Bugünkü yazıyla üç yazılık bir dizinin ilkini sunuyorum. Bu yazı dizisinin ilk bölümünde, ırk, kavim ve millet kavramlarını tarihsel, sosyolojik ve antropolojik perspektiflerle açıklamayı amaçlıyorum. Bu sayede okuyucuların günümüzün yoğun kimlik tartışmalarında daha sağlam ve bilimsel temelli bir anlayış geliştirmelerine katkı sağlamayı hedefliyorum. Ayrıca, bu kavramsal çerçevenin Türkiye özelinde kimlik oluşumuna dair yapılacak analizlerin temelini oluşturacağını vurgulamak istiyorum.
IRK KAVRAMI
Irk kavramı, insanları genetik ve biyolojik özelliklerine göre gruplandırma çabasıdır.
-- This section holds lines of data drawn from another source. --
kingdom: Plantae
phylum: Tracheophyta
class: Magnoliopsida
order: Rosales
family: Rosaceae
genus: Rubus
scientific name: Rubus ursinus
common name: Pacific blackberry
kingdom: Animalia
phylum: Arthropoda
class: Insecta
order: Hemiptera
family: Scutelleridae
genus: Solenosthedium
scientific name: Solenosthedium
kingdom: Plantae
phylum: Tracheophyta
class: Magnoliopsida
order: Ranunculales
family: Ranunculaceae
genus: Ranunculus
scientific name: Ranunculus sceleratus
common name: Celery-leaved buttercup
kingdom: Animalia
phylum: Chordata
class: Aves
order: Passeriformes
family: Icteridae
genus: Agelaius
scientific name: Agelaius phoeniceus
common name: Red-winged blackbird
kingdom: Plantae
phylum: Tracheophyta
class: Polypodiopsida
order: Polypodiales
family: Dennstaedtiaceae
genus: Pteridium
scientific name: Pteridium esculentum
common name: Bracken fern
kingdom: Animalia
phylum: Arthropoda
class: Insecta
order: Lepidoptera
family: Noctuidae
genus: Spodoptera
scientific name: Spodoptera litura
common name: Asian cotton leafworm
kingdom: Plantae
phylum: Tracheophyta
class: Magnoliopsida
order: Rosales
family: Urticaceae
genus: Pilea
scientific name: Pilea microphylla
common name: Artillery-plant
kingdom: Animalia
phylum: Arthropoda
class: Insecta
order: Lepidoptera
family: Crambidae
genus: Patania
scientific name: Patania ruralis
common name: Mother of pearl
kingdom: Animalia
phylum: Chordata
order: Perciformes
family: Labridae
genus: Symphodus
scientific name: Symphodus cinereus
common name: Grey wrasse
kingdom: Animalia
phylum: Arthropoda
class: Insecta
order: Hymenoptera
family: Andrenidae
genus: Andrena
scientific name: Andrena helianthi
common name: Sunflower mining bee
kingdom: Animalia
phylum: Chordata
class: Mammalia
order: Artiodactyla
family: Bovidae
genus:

Tarih boyunca çeşitli bilim insanları, toplumları fiziksel özellikler, cilt rengi, saç tipi, yüz yapısı gibi biyolojik kriterlere dayanarak sınıflandırmaya çalışmışlardır. Bu sınıflandırmalar genellikle belirli coğrafi bölgelerde yaşayan insanların ortak fiziksel özelliklerini temel alır.
Ancak modern bilim, insan genetik çeşitliliğinin süreklilik gösterdiğini ve toplumlar arasında net biyolojik sınırların olmadığını ortaya koymuştur. İnsanlar arasında genetik farklılıklar bireyler arasında bile büyük çeşitlilik gösterirken, farklı coğrafyalardaki nüfuslar arasında kesin çizgilerle ayrılan “ırklar” tanımlamak bilimsel olarak mümkün değildir.
20. yüzyılda ırk kavramı, kimi zaman ırkçı ideolojiler tarafından kötüye kullanılmış, bu nedenle günümüzde antropoloji, genetik ve sosyal bilimlerde ırk kavramının kullanımı eleştirel bir yaklaşımla değerlendirilir. Irkın, biyolojik bir gerçeklikten çok, tarihsel, sosyal ve politik süreçlerle şekillenen bir inşa olduğu görüşü yaygındır.
Bununla birlikte, tarih boyunca Avrupa, Afrika ve Asya’da farklı fiziksel ve genetik özelliklere sahip gruplar olmuş, örneğin Avrupalılar, Afrikalılar ve Asyalılar gibi kabaca ayrımlar yapılmıştır. Ancak bu ayrımlar modern genetik araştırmalar ışığında biyolojik kesinlikten çok, toplumsal ve kültürel temelli bir sınıflandırma olarak görülmektedir.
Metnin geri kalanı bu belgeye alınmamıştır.